▶ **Activities**:
• 1. In the baseball passage, who did Chuck Dressen bring in to replace Don Newcombe in the ninth inning?
• 2. For each statement, say whether the baseball passage supports it, giving yes or no and quoting the words that decide it: (a) Joe Kerrigan was fired by one team after another. (b) Chuck Dressen managed the New York Giants. (c) Dressen wanted Clem Labine in the game.
• 3. Reproduce the baseball passage from "Case in point: there" up to and including "his gluteus maximus!".

▶ **Source passage**:

>>>

Case in point: there was one guy, Joe Kerrigan, who was everything to dislike about a pitching coach. He would run out to the mound between pitches and harangue and harass the poor fish on the rubber—and for what? It didn’t help. And he was fired by one team after another, and even when he was assigned to the bullpen, as happened with a couple of other teams, he continued to do the same thing. I’m surprised that some exasperated pitcher who had had just about enough of him didn’t take a good swing at him and flatten him on his gluteus maximus!
Case in point: the manager who thinks he knows everything there is to know about pitching. Like Chuck Dressen, when he was manager of the Brooklyn Dodgers—what he knew about pitching you could put on the head of a straight pin (such as is used in sewing) and have a lot of room left over. He didn’t even know his own pitching staff, let along the guys on other teams. Look what happened in 1951, in the third game of the playoff between his Bums and the New York Giants. He called for Ralph Branca to replace a tiring Don Newcombe in the ninth inning—completely forgetting that the next batter, Bobby Thomson, owned Branca, had hit a number of homers off him during the season. He would have done better with Carl Erskine, who was bouncing the ball in front of the plate (which often happens with the splitter, by the way). Even better would have been Clem Labine—but Dressen was furious at him for whatever reason and wanted nothing to do with him. The result?

<<<

▶ **Stored data entries**:
>>>

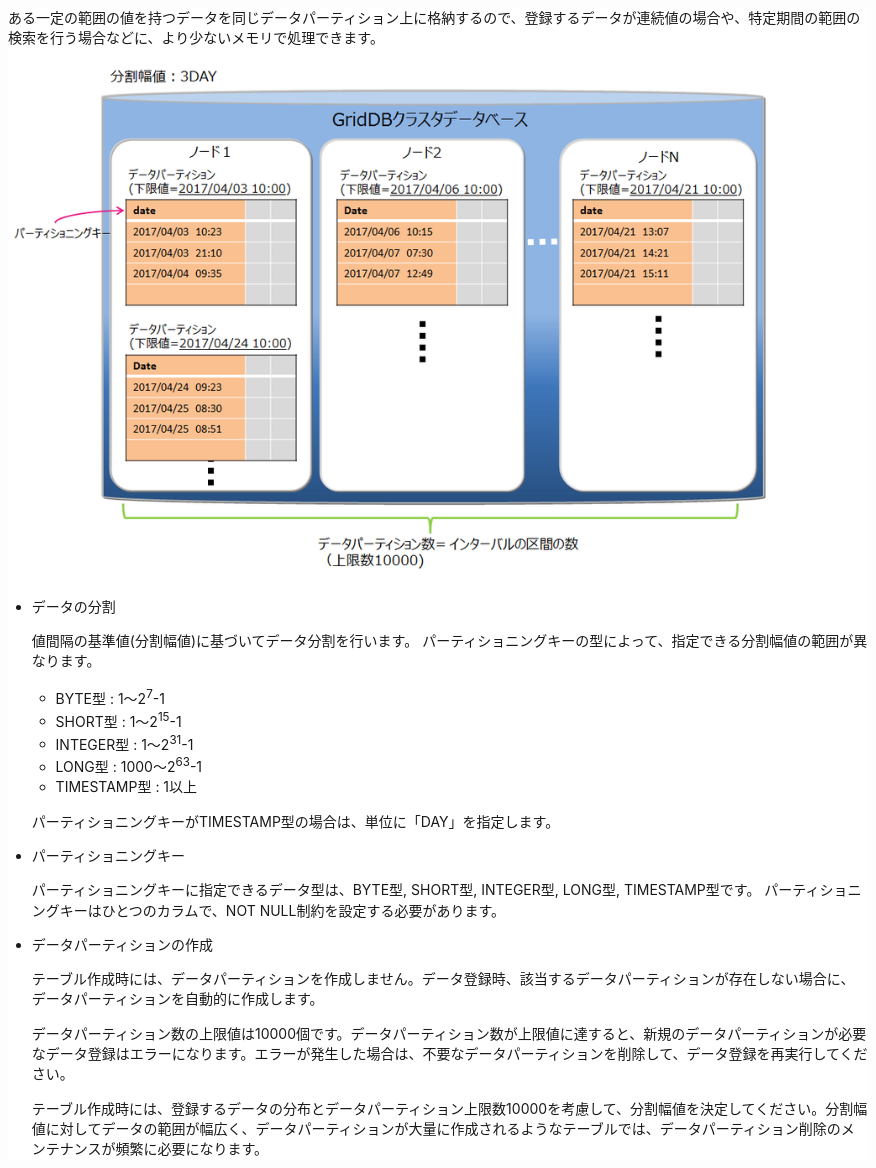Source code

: ある一定の範囲の値を持つデータを同じデータパーティション上に格納するので、登録するデータが連続値の場合や、特定期間の範囲の検索を行う場合などに、より少ないメモリで処理できます。

![インターバルパーティショニング](./img/func_partitioning_interval.png)

-   データの分割

    値間隔の基準値(分割幅値)に基づいてデータ分割を行います。 パーティショニングキーの型によって、指定できる分割幅値の範囲が異なります。
    -   BYTE型 : 1～2<sup>7</sup>-1
    -   SHORT型 : 1～2<sup>15</sup>-1
    -   INTEGER型 : 1～2<sup>31</sup>-1
    -   LONG型 : 1000～2<sup>63</sup>-1
    -   TIMESTAMP型 : 1以上

    パーティショニングキーがTIMESTAMP型の場合は、単位に「DAY」を指定します。

-   パーティショニングキー

    パーティショニングキーに指定できるデータ型は、BYTE型, SHORT型, INTEGER型, LONG型, TIMESTAMP型です。 パーティショニングキーはひとつのカラムで、NOT NULL制約を設定する必要があります。

-   データパーティションの作成

    テーブル作成時には、データパーティションを作成しません。データ登録時、該当するデータパーティションが存在しない場合に、データパーティションを自動的に作成します。

    データパーティション数の上限値は10000個です。データパーティション数が上限値に達すると、新規のデータパーティションが必要なデータ登録はエラーになります。エラーが発生した場合は、不要なデータパーティションを削除して、データ登録を再実行してください。

    テーブル作成時には、登録するデータの分布とデータパーティション上限数10000を考慮して、分割幅値を決定してください。分割幅値に対してデータの範囲が幅広く、データパーティションが大量に作成されるようなテーブルでは、データパーティション削除のメンテナンスが頻繁に必要になります。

<<<

▶ **Solutions for each task**:
• 1. Ralph Branca.

• 2.
(a) Yes: "he was fired by one team after another"
(b) No: "when he was manager of the Brooklyn Dodgers"
(c) No: "Dressen was furious at him for whatever reason and wanted nothing to do with him"

• 3.
Case in point: there was one guy, Joe Kerrigan, who was everything to dislike about a pitching coach. He would run out to the mound between pitches and harangue and harass the poor fish on the rubber—and for what? It didn’t help. And he was fired by one team after another, and even when he was assigned to the bullpen, as happened with a couple of other teams, he continued to do the same thing. I’m surprised that some exasperated pitcher who had had just about enough of him didn’t take a good swing at him and flatten him on his gluteus maximus!